Il preside dell’istituto scolastico, contattato da Il Corriere delle Alpi, ha spiegato che “si tratta di un caso limite e isolato“. Nel frattempo, però, il Consiglio d’Istituto ha approvato un regolamento dedicato proprio all’uso di cellulari in classe.

La nuova regola prevede che ogni mattina, all’inizio delle attività didattiche, tutti gli studenti di tutte le classi dovranno mettere il proprio smartphone, spento, dentro un box. Potranno riaverlo solo al termine delle lezioni.

Questo provvedimento che segue quello di tanti altri istituti superiori del nostro territorio è l’applicazione della circolare ministeriale del dicembre 2022 in cui si dice chiaramente che non si possono utilizzare smartphone o altri apparecchi durante le lezioni“, spiega il preside.

Il capo d’istituto ha evidenziato che tale provvedimento sarebbe stato accolto bene sia dai genitori che dai rappresentanti degli studenti: “Finora non ho ricevuto alcuna lamentela“, ha aggiunto il dirigente scolastico.

La circolare a cui fa riferimento il preside è uno dei primi atti voluti dal Ministro Valditara: “L’interesse delle studentesse e degli studenti, che noi dobbiamo tutelare, è stare in classe per imparare – spiegava il Ministro Giuseppe Valditara -. Distrarsi con i cellulari non permette di seguire le lezioni in modo proficuo ed è inoltre una mancanza di rispetto verso la figura del docente, a cui è prioritario restituire autorevolezza. L’interesse comune che intendo perseguire è quello per una scuola seria, che rimetta al centro l’apprendimento e l’impegno. Una recente indagine conoscitiva della VII commissione del Senato ha anche evidenziato gli effetti dannosi che l’uso senza criterio dei dispositivi elettronici può avere su concentrazione, memoria, spirito critico dei ragazzi. La scuola deve essere il luogo dove i talenti e la creatività dei giovani si esaltano, non vengono mortificati con un abuso reiterato dei telefonini. Con la circolare, non introduciamo sanzioni disciplinari, ci richiamiamo al senso di responsabilità. Invitiamo peraltro le scuole a garantire il rispetto delle norme in vigore e a promuovere, se necessario, più stringenti integrazioni dei regolamenti e dei Patti di corresponsabilità educativa, per impedire nei fatti l’utilizzo improprio di questi dispositivi”.

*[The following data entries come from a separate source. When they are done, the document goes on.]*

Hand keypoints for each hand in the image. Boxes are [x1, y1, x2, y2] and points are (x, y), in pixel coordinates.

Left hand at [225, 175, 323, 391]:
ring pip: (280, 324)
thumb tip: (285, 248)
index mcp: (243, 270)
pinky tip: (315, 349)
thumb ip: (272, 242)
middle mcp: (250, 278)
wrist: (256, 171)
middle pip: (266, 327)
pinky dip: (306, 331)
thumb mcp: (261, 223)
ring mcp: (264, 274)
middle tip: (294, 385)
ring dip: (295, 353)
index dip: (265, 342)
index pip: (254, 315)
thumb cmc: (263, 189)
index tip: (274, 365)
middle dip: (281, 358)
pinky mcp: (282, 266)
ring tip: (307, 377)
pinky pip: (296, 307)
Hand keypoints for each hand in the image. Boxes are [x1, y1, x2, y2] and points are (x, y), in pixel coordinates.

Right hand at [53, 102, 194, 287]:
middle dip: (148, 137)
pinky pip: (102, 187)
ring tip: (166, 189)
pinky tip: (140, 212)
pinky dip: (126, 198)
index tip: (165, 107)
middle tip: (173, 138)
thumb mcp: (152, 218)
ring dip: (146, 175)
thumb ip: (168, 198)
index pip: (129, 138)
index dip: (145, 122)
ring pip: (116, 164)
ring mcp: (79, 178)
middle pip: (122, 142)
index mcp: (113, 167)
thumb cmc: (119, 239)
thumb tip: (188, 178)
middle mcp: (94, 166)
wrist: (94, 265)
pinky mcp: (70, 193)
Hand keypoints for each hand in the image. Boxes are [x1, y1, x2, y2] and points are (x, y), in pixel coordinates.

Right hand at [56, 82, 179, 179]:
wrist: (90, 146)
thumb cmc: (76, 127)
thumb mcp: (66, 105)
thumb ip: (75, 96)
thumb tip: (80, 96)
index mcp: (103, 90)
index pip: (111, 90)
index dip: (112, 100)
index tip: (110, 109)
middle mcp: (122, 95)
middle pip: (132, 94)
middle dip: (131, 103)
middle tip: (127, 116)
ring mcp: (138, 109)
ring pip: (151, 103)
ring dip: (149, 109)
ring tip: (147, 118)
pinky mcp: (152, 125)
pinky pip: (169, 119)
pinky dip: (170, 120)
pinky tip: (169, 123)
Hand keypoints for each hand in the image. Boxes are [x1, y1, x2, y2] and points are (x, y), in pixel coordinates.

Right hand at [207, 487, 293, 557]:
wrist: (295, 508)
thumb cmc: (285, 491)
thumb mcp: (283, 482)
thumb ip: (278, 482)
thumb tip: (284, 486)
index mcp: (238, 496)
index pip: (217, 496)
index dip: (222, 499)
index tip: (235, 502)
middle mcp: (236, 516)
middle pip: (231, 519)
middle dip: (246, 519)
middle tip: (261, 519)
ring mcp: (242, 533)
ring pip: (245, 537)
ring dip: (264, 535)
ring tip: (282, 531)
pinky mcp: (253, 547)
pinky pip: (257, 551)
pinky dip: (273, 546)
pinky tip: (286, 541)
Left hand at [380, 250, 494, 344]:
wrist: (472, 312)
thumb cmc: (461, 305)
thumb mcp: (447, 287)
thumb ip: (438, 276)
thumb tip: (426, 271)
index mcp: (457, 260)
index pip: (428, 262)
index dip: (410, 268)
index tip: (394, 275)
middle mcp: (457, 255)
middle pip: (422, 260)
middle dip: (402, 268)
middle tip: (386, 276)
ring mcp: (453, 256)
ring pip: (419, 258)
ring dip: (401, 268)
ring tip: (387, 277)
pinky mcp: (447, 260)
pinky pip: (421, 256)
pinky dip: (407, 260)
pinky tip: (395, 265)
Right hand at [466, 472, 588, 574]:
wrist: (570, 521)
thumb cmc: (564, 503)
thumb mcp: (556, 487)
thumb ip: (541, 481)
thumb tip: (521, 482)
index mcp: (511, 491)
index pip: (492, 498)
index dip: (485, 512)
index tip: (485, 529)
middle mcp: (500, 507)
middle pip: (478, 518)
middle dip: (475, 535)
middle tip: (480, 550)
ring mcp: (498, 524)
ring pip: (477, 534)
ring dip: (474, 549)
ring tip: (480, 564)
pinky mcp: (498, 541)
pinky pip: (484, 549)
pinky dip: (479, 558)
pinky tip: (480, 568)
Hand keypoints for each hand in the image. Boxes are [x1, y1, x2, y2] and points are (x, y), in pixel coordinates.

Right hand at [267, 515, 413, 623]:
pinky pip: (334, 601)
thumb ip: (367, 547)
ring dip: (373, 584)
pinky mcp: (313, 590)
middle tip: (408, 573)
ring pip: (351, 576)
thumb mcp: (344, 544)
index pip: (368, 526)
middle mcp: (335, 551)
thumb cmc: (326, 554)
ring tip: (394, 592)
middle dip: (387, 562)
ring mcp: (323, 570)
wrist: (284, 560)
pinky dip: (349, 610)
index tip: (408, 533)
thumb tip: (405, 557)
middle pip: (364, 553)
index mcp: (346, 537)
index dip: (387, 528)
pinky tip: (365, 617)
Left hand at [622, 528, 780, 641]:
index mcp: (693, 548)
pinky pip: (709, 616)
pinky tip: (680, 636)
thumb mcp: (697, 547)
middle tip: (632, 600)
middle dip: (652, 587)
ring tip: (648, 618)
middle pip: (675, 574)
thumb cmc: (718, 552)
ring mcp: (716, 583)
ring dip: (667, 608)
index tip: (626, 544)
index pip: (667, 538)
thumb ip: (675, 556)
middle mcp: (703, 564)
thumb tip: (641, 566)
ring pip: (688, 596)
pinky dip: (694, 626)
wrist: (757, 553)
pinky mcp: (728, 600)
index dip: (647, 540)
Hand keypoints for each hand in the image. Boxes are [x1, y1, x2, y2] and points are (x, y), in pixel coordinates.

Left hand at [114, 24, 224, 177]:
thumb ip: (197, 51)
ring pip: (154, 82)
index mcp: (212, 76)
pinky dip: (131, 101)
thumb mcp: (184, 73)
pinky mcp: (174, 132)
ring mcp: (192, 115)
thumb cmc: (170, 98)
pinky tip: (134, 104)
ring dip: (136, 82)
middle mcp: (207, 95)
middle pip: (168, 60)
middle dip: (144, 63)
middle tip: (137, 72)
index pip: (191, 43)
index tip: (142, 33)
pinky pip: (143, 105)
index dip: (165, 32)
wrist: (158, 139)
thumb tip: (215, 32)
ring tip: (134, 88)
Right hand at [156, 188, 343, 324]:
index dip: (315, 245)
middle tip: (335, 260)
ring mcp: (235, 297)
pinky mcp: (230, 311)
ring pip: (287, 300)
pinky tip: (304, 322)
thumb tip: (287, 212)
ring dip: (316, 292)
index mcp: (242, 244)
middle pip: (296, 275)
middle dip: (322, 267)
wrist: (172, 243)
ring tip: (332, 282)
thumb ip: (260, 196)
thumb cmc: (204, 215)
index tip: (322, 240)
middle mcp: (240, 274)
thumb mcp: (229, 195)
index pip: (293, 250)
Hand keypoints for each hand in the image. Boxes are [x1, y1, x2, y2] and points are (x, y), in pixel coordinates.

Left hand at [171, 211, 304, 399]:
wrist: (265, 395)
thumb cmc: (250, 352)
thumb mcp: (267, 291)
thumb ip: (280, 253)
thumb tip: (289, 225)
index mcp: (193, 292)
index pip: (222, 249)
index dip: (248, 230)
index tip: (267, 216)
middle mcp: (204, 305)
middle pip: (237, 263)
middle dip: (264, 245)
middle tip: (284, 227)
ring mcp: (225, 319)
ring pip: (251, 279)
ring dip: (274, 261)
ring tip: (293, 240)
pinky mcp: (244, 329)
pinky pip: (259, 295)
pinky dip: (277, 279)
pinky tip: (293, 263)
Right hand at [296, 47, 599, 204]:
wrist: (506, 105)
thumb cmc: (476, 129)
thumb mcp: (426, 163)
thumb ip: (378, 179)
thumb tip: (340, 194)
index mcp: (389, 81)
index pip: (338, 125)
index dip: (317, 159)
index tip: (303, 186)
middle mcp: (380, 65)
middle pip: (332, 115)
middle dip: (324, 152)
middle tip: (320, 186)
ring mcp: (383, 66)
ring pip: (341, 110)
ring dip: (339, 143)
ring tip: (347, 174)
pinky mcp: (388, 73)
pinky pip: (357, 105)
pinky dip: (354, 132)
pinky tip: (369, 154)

Da Viale Trastevere hanno sempre evidenziato un aspetto: l’utilizzo dei cellulari e di altri dispositivi elettronici può essere ovviamente consentito, su autorizzazione del docente, e in conformità con i regolamenti di istituto, per finalità didattiche, inclusive e formative, anche nell’ambito degli obiettivi del Piano Nazionale Scuola Digitale (PNSD) e della “cittadinanza digitale”.